We’ve all seen the recent news about the educational group that injected insecure code into the kernel codebase and we’ve heard about malware being found in various Linux distro’s repositories.
How many have thought of Python as a threat vector? Let’s consider this for a minute. Many that learn Python and stick with it learn the basic data types and then learn to leverage the standard library and many have worked on projects that require a 3rd party module. These developers are most certainly familiar with pip. Pip pulls modules from PyPI, which is a 3rd party repository.
Many of the modules on PyPI have hash signatures, but it is not a requirement. This threat vector comprises of two different types of threat actors: 1) a malicious developer who includes undesirable code in their module, or 2) an attacker who uploads a modified package with undesirable code that is owned by a legitimate developer.
There are steps that can/have been taken to limit #2. For example, the use of TLS to encrypt the transfer of the code and including hash signatures (although if an attacker can replace a package how do we know that they didn’t replace the hash signature as well?). #1 is much harder to detect and defend against. Anyone can open an account and upload their own module(s). While some of us can read the source code and find undesirable code, not all of us can do this. Considering the size of some packages, it would take a long time do this.
There is a project in development that is looking at this from a security standpoint. Also, there are security scanners that will scan and identify outdated and known bad packages, but so far all of these that I am familiar with have a price tag on them or only work in specific environments like github or bitbucket.
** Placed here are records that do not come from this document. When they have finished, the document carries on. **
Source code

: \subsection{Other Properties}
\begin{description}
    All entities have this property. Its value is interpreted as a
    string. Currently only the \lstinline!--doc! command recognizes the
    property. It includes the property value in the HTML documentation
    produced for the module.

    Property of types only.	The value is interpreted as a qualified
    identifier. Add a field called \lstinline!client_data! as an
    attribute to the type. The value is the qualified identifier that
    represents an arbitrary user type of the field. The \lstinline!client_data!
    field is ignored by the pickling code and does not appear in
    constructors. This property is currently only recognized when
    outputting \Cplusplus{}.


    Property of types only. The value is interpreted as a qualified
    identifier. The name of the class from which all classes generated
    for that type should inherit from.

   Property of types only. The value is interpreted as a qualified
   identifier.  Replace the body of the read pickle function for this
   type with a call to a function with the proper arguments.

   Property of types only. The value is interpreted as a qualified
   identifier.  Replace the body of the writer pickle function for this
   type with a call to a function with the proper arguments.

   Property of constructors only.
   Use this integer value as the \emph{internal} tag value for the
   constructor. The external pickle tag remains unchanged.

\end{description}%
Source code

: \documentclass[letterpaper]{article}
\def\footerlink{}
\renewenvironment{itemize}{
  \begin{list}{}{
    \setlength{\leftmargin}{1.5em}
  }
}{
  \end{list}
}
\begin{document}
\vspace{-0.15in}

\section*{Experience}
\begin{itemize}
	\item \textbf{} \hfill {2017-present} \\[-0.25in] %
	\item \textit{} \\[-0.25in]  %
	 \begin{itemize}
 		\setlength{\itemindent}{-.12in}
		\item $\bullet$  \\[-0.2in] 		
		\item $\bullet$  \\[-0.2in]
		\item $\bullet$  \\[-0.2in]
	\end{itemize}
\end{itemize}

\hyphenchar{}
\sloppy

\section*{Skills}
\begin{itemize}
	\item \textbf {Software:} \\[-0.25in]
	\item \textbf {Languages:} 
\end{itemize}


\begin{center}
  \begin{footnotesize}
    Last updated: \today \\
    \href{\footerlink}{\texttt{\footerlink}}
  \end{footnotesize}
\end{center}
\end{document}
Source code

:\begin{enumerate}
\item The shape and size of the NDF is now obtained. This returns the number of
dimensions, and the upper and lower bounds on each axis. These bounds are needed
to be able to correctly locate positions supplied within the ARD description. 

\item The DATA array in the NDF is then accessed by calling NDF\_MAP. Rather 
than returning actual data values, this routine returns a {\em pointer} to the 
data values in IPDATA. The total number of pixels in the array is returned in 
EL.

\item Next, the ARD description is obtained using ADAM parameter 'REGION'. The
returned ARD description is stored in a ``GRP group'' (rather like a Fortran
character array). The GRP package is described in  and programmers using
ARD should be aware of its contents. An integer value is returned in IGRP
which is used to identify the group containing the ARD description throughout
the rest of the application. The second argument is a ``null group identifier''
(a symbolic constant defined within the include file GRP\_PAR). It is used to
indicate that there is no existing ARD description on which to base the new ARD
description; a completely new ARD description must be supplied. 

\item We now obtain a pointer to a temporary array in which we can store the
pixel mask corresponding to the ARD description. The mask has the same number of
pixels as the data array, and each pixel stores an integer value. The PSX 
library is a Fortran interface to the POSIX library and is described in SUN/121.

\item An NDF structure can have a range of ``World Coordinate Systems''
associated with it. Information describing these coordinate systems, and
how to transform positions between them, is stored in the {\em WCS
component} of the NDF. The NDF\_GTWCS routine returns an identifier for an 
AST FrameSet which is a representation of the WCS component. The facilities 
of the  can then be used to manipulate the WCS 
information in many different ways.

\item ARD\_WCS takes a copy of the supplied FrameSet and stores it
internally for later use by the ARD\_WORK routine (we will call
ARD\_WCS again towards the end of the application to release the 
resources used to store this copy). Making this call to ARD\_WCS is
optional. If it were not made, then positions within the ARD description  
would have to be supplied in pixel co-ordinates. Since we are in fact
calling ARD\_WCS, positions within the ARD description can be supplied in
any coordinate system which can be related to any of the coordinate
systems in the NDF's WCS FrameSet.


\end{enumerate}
For me, I develop using venv and will start using ‘pinned’ entries in the requirements.txt file. This means that every module will be pinned to a specific version. Doing this has it’s drawbacks, but it does allow use of the --require-hashes with pip when building a new virtual instance of your application or sharing your application with others. In this case, the hash signature must match the hash listed in requirements.txt or the module install will fail. Also, sudo is not needed to run pip in a venv or virtual instance like it is when using pip to install to the system site_packages. This helps protect the system from a privilege escalation attack.
Their are other security concerns at play, but I wanted to get some of thinking about how they install Python modules in a production environment.
What are your thoughts around this?